**What is expected**
How many lines of the material below contain the string "their"? Answer with the number and nothing else.
*** Block opens ***
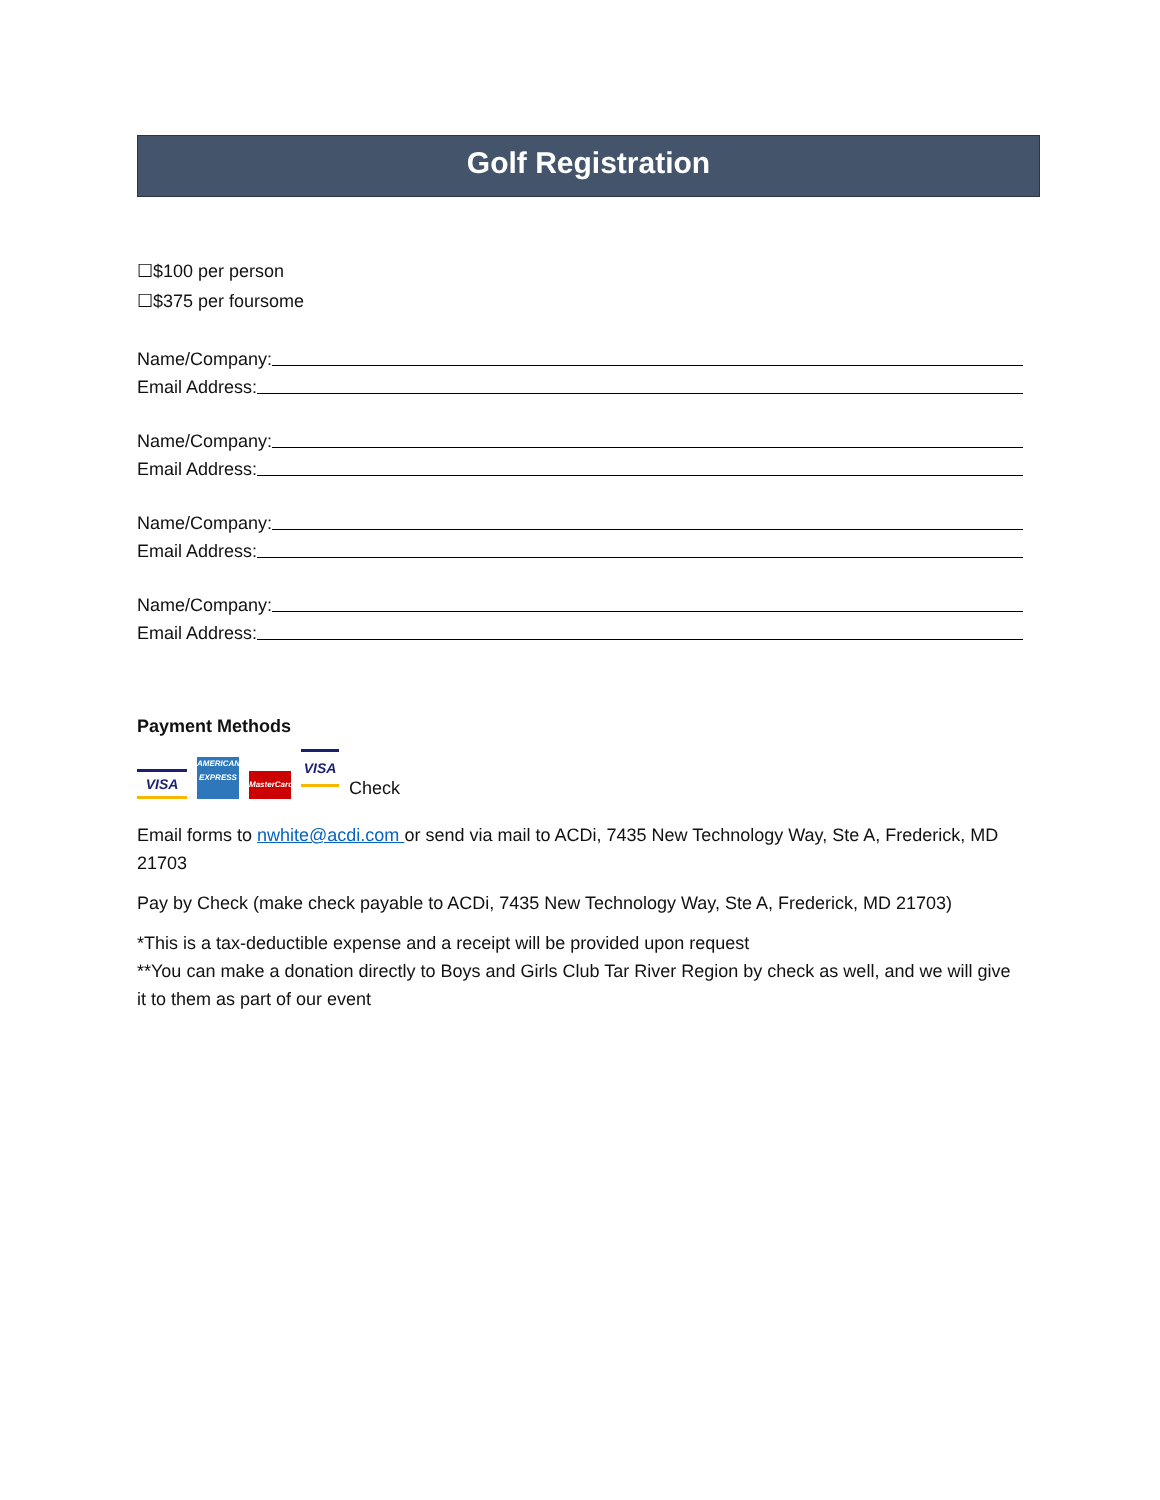Golf Registration
☐$100 per person
☐$375 per foursome
Name/Company:
Email Address:
Name/Company:
Email Address:
Name/Company:
Email Address:
Name/Company:
Email Address:
Payment Methods
VISA
AMERICAN EXPRESS
MasterCard
VISA
Check
Email forms to nwhite@acdi.com or send via mail to ACDi, 7435 New Technology Way, Ste A, Frederick, MD 21703
Pay by Check (make check payable to ACDi, 7435 New Technology Way, Ste A, Frederick, MD 21703)
*This is a tax-deductible expense and a receipt will be provided upon request
**You can make a donation directly to Boys and Girls Club Tar River Region by check as well, and we will give it to them as part of our event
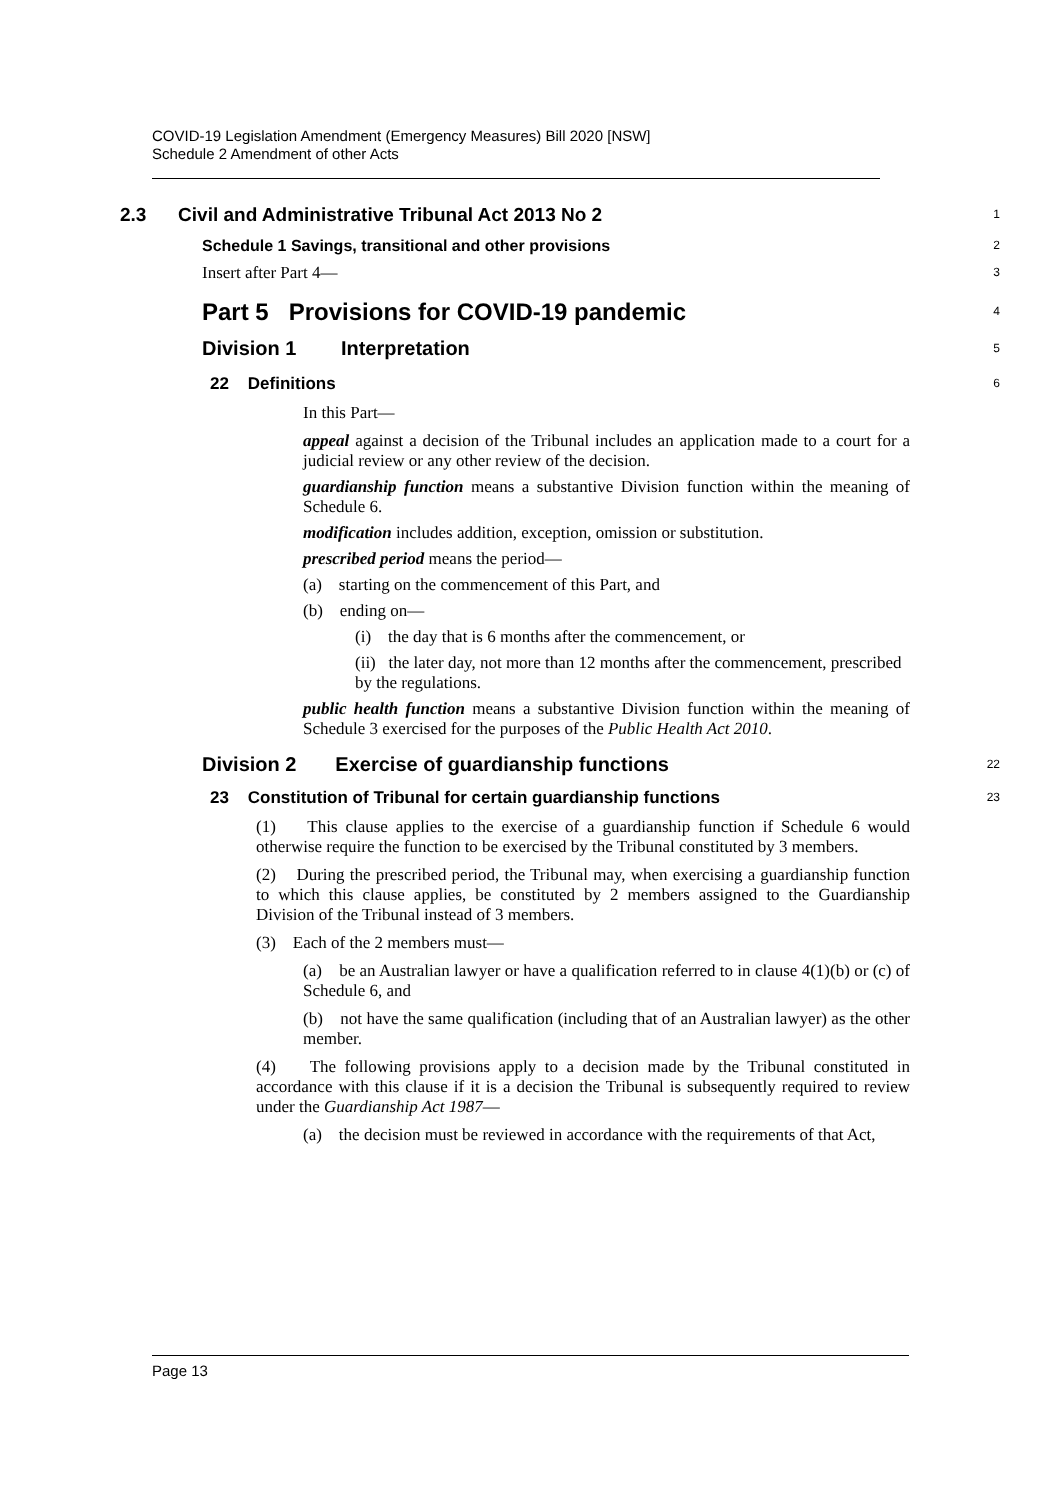COVID-19 Legislation Amendment (Emergency Measures) Bill 2020 [NSW]
Schedule 2 Amendment of other Acts
2.3 Civil and Administrative Tribunal Act 2013 No 2
1
Schedule 1 Savings, transitional and other provisions
2
Insert after Part 4—
3
Part 5 Provisions for COVID-19 pandemic
4
Division 1 Interpretation
5
22 Definitions
6
In this Part—
appeal against a decision of the Tribunal includes an application made to a court for a judicial review or any other review of the decision.
guardianship function means a substantive Division function within the meaning of Schedule 6.
modification includes addition, exception, omission or substitution.
prescribed period means the period—
(a) starting on the commencement of this Part, and
(b) ending on—
(i) the day that is 6 months after the commencement, or
(ii) the later day, not more than 12 months after the commencement, prescribed by the regulations.
public health function means a substantive Division function within the meaning of Schedule 3 exercised for the purposes of the Public Health Act 2010.
Division 2 Exercise of guardianship functions
22
23 Constitution of Tribunal for certain guardianship functions
23
(1) This clause applies to the exercise of a guardianship function if Schedule 6 would otherwise require the function to be exercised by the Tribunal constituted by 3 members.
(2) During the prescribed period, the Tribunal may, when exercising a guardianship function to which this clause applies, be constituted by 2 members assigned to the Guardianship Division of the Tribunal instead of 3 members.
(3) Each of the 2 members must—
(a) be an Australian lawyer or have a qualification referred to in clause 4(1)(b) or (c) of Schedule 6, and
(b) not have the same qualification (including that of an Australian lawyer) as the other member.
(4) The following provisions apply to a decision made by the Tribunal constituted in accordance with this clause if it is a decision the Tribunal is subsequently required to review under the Guardianship Act 1987—
(a) the decision must be reviewed in accordance with the requirements of that Act,
Page 13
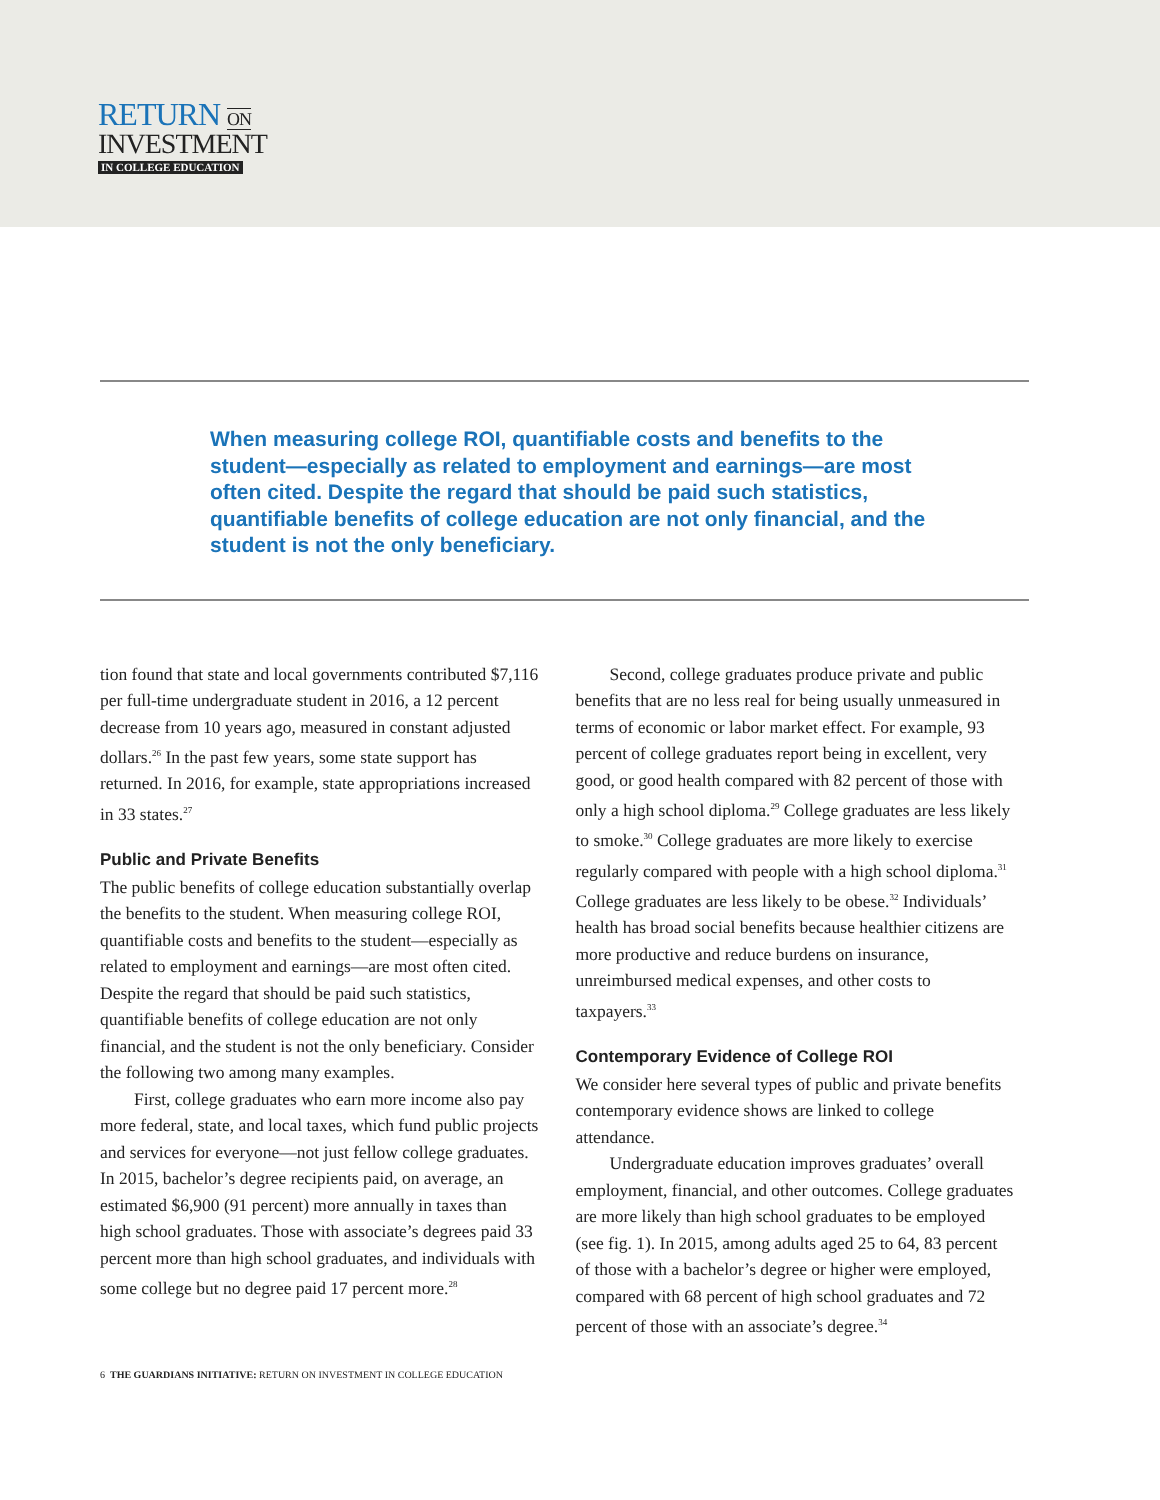RETURN ON
INVESTMENT
IN COLLEGE EDUCATION
When measuring college ROI, quantifiable costs and benefits to the student—especially as related to employment and earnings—are most often cited. Despite the regard that should be paid such statistics, quantifiable benefits of college education are not only financial, and the student is not the only beneficiary.
tion found that state and local governments contributed $7,116 per full-time undergraduate student in 2016, a 12 percent decrease from 10 years ago, measured in constant adjusted dollars.<sup>26</sup> In the past few years, some state support has returned. In 2016, for example, state appropriations increased in 33 states.<sup>27</sup>
Public and Private Benefits
The public benefits of college education substantially overlap the benefits to the student. When measuring college ROI, quantifiable costs and benefits to the student—especially as related to employment and earnings—are most often cited. Despite the regard that should be paid such statistics, quantifiable benefits of college education are not only financial, and the student is not the only beneficiary. Consider the following two among many examples.
First, college graduates who earn more income also pay more federal, state, and local taxes, which fund public projects and services for everyone—not just fellow college graduates. In 2015, bachelor’s degree recipients paid, on average, an estimated $6,900 (91 percent) more annually in taxes than high school graduates. Those with associate’s degrees paid 33 percent more than high school graduates, and individuals with some college but no degree paid 17 percent more.<sup>28</sup>
Second, college graduates produce private and public benefits that are no less real for being usually unmeasured in terms of economic or labor market effect. For example, 93 percent of college graduates report being in excellent, very good, or good health compared with 82 percent of those with only a high school diploma.<sup>29</sup> College graduates are less likely to smoke.<sup>30</sup> College graduates are more likely to exercise regularly compared with people with a high school diploma.<sup>31</sup> College graduates are less likely to be obese.<sup>32</sup> Individuals’ health has broad social benefits because healthier citizens are more productive and reduce burdens on insurance, unreimbursed medical expenses, and other costs to taxpayers.<sup>33</sup>
Contemporary Evidence of College ROI
We consider here several types of public and private benefits contemporary evidence shows are linked to college attendance.
Undergraduate education improves graduates’ overall employment, financial, and other outcomes. College graduates are more likely than high school graduates to be employed (see fig. 1). In 2015, among adults aged 25 to 64, 83 percent of those with a bachelor’s degree or higher were employed, compared with 68 percent of high school graduates and 72 percent of those with an associate’s degree.<sup>34</sup>
6 THE GUARDIANS INITIATIVE: RETURN ON INVESTMENT IN COLLEGE EDUCATION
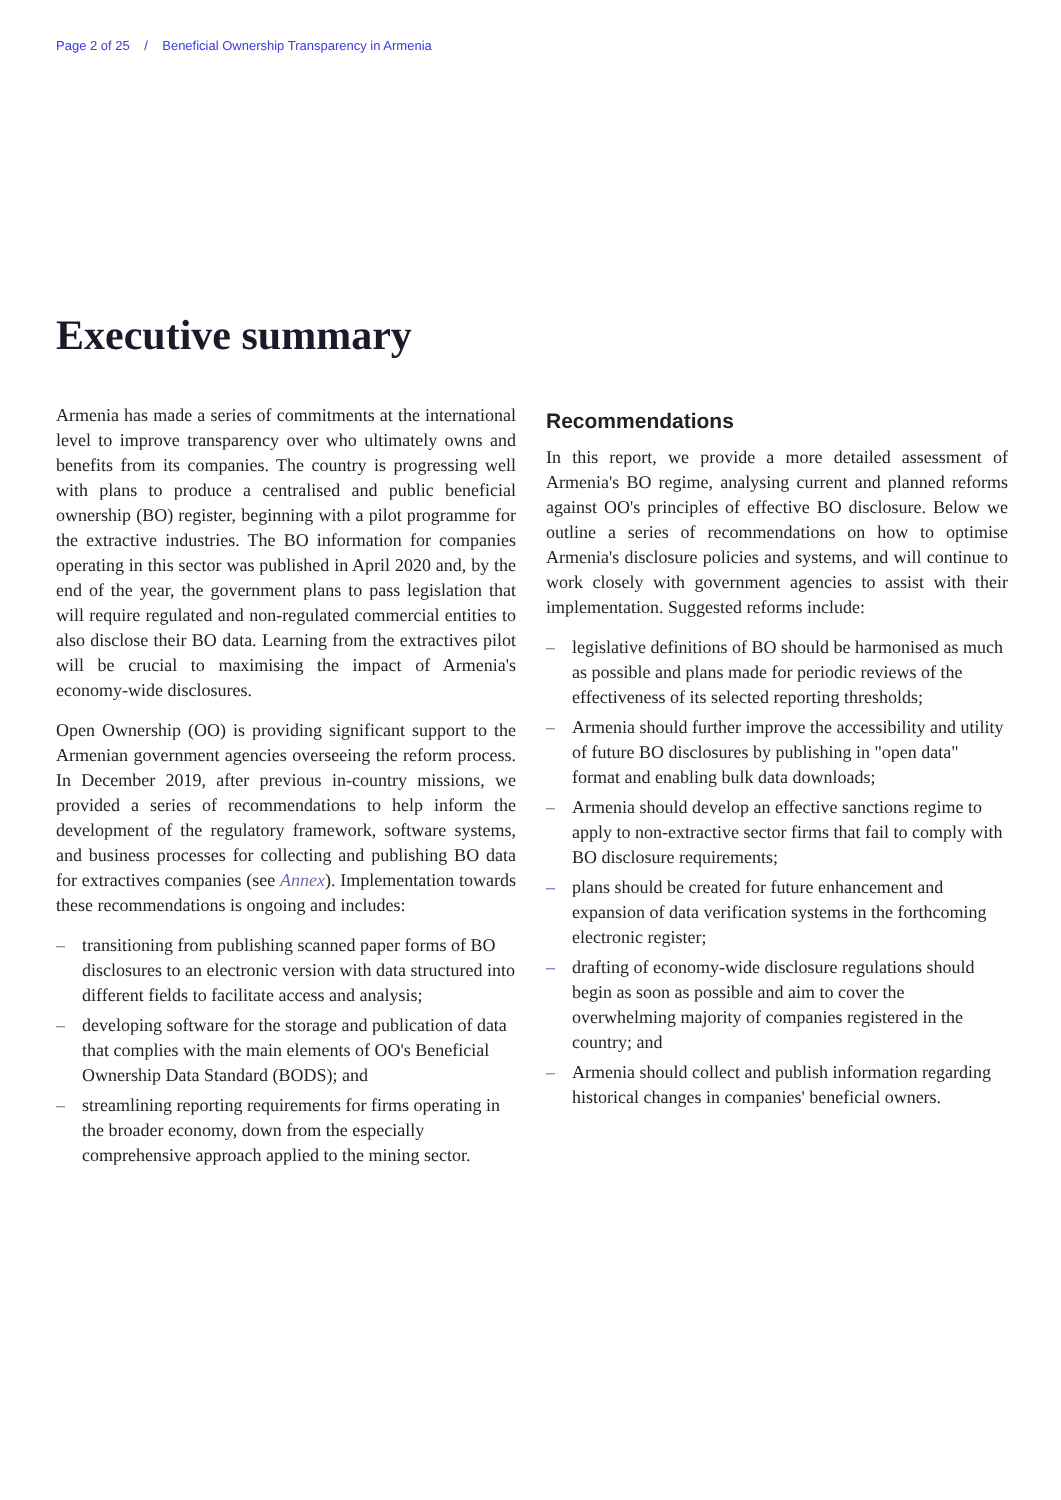Page 2 of 25 / Beneficial Ownership Transparency in Armenia
Executive summary
Armenia has made a series of commitments at the international level to improve transparency over who ultimately owns and benefits from its companies. The country is progressing well with plans to produce a centralised and public beneficial ownership (BO) register, beginning with a pilot programme for the extractive industries. The BO information for companies operating in this sector was published in April 2020 and, by the end of the year, the government plans to pass legislation that will require regulated and non-regulated commercial entities to also disclose their BO data. Learning from the extractives pilot will be crucial to maximising the impact of Armenia's economy-wide disclosures.
Open Ownership (OO) is providing significant support to the Armenian government agencies overseeing the reform process. In December 2019, after previous in-country missions, we provided a series of recommendations to help inform the development of the regulatory framework, software systems, and business processes for collecting and publishing BO data for extractives companies (see Annex). Implementation towards these recommendations is ongoing and includes:
– transitioning from publishing scanned paper forms of BO disclosures to an electronic version with data structured into different fields to facilitate access and analysis;
– developing software for the storage and publication of data that complies with the main elements of OO's Beneficial Ownership Data Standard (BODS); and
– streamlining reporting requirements for firms operating in the broader economy, down from the especially comprehensive approach applied to the mining sector.
Recommendations
In this report, we provide a more detailed assessment of Armenia's BO regime, analysing current and planned reforms against OO's principles of effective BO disclosure. Below we outline a series of recommendations on how to optimise Armenia's disclosure policies and systems, and will continue to work closely with government agencies to assist with their implementation. Suggested reforms include:
– legislative definitions of BO should be harmonised as much as possible and plans made for periodic reviews of the effectiveness of its selected reporting thresholds;
– Armenia should further improve the accessibility and utility of future BO disclosures by publishing in "open data" format and enabling bulk data downloads;
– Armenia should develop an effective sanctions regime to apply to non-extractive sector firms that fail to comply with BO disclosure requirements;
– plans should be created for future enhancement and expansion of data verification systems in the forthcoming electronic register;
– drafting of economy-wide disclosure regulations should begin as soon as possible and aim to cover the overwhelming majority of companies registered in the country; and
– Armenia should collect and publish information regarding historical changes in companies' beneficial owners.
*** Block closes ***
**Answer to this exercise**
2